[TASKS]:
#1 Decide whether each statement, (a) through (c), agrees with the forum thread about the husband's mother. Answer yes or no for each, and quote the words of the thread that decide it. (a) The mother calls the husband several times a day. (b) The first reply says the poster's concerns are not valid. (c) The author of the second reply says their children often stayed with their mother-in-law.
#2 Pick up the forum thread about the husband's mother after its last sentence and continue it.

[EXTRACTED TEXT]:
^^^^^^^^^^^^^^^^

And trust me, he's VERY sensitive to her needs-he'll put her first before me, treating her more like a wife than I am, doing more chores and more husbandly duties for her than me. (He has always been like this, he's a total Momma's boy!) I mean she calls him 3-4 times a day, just to see how he's doing, how his day's going, and to tell him she loves him. And he has NO problem telling her something he doesn't like her doing, or something he has a problem with, even though she calls hime 3-4 times a day (even at work) to ask him how he's doing, how his day is going, or just to tell him she's thinking about him or tell him she loves him. He will definitely tell her something out right if he wants to, so I feel this is something he's 1) being stubborn/spiteful on or 2) just doesn't understand or care about. It's really causing stress between us. I'm trying not to let it, but it is. I'm trying not to feel disrespected, and don't want to cause tension or trouble between family, but it really does bother me. And that says a lot, because it take a LOT to upset me :(

JocelynMoods
by on Nov. 5, 2013 at 3:17 PM

Your concerns are totally valid. Your husband should defintely respect your opinion about something like that.

Anonymous
by Anonymous 3 on Nov. 5, 2013 at 3:36 PM

My MIL is also very dirty.  I never wanted my children to stay there and she never sat for me unless it was URGENT.

^^^^^^^^^^^^^^^^

[EXTRACTED ENTRIES]:
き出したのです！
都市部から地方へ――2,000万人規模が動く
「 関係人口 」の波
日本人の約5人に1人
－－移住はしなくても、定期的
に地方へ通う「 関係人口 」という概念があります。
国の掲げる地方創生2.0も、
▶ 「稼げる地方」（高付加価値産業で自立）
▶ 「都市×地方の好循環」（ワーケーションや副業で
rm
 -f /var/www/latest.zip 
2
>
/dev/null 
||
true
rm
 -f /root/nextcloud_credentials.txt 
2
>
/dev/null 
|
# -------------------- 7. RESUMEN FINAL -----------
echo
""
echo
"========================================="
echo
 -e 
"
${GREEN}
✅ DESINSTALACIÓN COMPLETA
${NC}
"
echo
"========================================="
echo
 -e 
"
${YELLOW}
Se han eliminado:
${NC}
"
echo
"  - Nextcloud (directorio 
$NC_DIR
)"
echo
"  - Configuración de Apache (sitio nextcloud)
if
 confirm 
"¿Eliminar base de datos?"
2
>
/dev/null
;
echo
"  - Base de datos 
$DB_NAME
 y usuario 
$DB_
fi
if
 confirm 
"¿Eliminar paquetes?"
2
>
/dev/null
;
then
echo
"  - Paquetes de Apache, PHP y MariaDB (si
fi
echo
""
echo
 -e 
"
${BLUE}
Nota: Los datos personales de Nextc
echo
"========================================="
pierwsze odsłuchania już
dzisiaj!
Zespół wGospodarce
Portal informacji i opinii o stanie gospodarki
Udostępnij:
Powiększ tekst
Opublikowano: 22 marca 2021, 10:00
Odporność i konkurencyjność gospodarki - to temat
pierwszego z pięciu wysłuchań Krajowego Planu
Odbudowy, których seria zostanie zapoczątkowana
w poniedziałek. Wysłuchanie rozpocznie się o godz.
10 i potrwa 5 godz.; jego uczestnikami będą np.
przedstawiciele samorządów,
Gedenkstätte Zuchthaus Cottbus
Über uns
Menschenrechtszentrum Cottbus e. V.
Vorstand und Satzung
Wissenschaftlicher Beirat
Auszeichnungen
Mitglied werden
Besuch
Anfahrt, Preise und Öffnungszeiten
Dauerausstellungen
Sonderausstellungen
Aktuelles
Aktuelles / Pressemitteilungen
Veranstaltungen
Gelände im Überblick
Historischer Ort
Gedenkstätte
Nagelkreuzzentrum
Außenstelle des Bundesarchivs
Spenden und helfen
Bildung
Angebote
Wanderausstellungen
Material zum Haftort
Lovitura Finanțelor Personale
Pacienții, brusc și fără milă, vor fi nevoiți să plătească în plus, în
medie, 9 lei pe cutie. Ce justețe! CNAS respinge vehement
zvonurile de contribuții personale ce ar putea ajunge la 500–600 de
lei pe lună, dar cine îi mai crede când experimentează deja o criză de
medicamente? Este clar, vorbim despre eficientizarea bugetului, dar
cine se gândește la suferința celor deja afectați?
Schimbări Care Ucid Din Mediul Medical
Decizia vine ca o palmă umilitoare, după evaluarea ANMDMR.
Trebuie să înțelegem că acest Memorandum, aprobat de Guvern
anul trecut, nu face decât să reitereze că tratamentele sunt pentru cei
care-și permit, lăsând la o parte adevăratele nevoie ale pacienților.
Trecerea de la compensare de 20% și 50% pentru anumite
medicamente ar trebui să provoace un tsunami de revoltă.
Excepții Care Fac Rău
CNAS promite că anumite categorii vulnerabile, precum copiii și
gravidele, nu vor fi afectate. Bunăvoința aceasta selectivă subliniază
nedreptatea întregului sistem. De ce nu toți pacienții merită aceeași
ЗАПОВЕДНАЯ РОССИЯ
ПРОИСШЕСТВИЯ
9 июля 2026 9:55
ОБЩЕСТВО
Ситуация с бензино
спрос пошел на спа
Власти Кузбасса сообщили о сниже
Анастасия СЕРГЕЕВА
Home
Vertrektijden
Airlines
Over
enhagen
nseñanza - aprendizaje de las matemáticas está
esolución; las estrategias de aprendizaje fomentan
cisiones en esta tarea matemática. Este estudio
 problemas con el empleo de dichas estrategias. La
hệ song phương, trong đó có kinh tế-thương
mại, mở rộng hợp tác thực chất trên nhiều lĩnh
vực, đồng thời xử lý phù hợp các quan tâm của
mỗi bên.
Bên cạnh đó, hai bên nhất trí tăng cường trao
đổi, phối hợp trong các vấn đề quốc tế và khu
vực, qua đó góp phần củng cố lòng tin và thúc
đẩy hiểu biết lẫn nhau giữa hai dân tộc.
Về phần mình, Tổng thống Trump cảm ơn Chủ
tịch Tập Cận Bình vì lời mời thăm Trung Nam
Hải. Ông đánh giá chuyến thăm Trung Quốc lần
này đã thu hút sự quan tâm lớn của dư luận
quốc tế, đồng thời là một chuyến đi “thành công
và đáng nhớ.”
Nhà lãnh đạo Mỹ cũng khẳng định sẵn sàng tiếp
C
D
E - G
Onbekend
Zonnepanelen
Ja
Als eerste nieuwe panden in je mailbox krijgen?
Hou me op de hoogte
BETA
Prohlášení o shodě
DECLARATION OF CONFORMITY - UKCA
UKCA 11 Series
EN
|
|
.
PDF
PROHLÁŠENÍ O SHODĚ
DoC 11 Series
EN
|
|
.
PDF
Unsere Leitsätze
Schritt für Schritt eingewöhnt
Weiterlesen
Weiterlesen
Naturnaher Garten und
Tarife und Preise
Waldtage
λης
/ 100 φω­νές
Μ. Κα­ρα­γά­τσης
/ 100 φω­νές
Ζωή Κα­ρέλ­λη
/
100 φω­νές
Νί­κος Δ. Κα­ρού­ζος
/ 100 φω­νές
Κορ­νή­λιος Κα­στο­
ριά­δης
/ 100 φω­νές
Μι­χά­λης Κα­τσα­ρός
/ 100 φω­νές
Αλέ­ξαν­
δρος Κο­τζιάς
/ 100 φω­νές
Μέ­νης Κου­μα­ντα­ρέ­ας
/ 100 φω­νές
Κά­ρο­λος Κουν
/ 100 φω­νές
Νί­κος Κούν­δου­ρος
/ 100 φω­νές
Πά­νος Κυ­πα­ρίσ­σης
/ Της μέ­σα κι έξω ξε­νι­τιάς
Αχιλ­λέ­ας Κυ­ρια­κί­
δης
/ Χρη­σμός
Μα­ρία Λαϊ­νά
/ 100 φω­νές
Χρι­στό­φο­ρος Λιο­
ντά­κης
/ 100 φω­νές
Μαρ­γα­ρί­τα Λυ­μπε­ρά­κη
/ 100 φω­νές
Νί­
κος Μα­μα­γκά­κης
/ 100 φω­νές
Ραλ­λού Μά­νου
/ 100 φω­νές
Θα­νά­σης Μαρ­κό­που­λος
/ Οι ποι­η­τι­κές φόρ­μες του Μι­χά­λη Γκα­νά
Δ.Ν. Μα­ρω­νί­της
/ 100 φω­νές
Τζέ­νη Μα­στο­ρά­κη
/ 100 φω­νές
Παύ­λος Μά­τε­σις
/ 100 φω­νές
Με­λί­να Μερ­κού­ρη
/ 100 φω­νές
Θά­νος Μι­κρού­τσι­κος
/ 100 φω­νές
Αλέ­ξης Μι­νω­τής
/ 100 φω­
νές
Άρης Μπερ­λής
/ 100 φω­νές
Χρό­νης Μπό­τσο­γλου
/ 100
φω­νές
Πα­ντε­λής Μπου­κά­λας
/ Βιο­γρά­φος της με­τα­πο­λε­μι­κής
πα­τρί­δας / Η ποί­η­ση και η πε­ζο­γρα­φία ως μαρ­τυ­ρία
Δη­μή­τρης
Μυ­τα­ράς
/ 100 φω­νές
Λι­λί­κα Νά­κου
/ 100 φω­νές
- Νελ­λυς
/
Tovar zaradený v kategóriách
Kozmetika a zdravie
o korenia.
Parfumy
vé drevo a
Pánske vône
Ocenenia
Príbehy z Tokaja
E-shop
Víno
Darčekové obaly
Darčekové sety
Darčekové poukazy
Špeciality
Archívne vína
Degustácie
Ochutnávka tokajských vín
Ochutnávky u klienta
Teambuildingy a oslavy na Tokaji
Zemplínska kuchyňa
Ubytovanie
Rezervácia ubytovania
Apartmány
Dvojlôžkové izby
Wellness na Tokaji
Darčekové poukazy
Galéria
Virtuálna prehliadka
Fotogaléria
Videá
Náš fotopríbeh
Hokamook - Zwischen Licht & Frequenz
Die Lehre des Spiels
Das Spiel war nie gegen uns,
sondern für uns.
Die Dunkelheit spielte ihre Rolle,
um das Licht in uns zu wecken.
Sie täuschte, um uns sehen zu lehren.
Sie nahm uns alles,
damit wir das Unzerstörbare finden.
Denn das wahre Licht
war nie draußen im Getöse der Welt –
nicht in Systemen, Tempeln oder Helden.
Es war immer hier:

^^^^^^^^^^^^^^^^

[ANSWERS TO EACH TASK]:
#1
(a) Yes: "she calls him 3-4 times a day"
(b) No: "Your concerns are totally valid."
(c) No: "I never wanted my children to stay there"

#2
14 years ago my his baby sister got married and moved in with her.  she now has 3 adults and 2 middle school children living in the home.  it is falling in on itself, and my sil's husband has no desire to fix ANYTHING!.  floor has holes in it back deck has rotted away .  DH and others tore it down and hauled it away, brother in law stacked cement blocks outside the back door.  and never did anything else.  It's a disaster.   the lastest big idea is for them to sell her beach house (which is also falling apart) and this house and buy a bigger hosue for all of them to live in ( which means MIL will use all her $$ and they will still live for free)

Anonymous
by Anonymous 4 on Nov. 5, 2013 at 5:22 PM

 I would be the same way, that is just nasty.

ambertreas76
by on Nov. 5, 2013 at 5:43 PM
Some people are just downright slobs. I would have flipped out.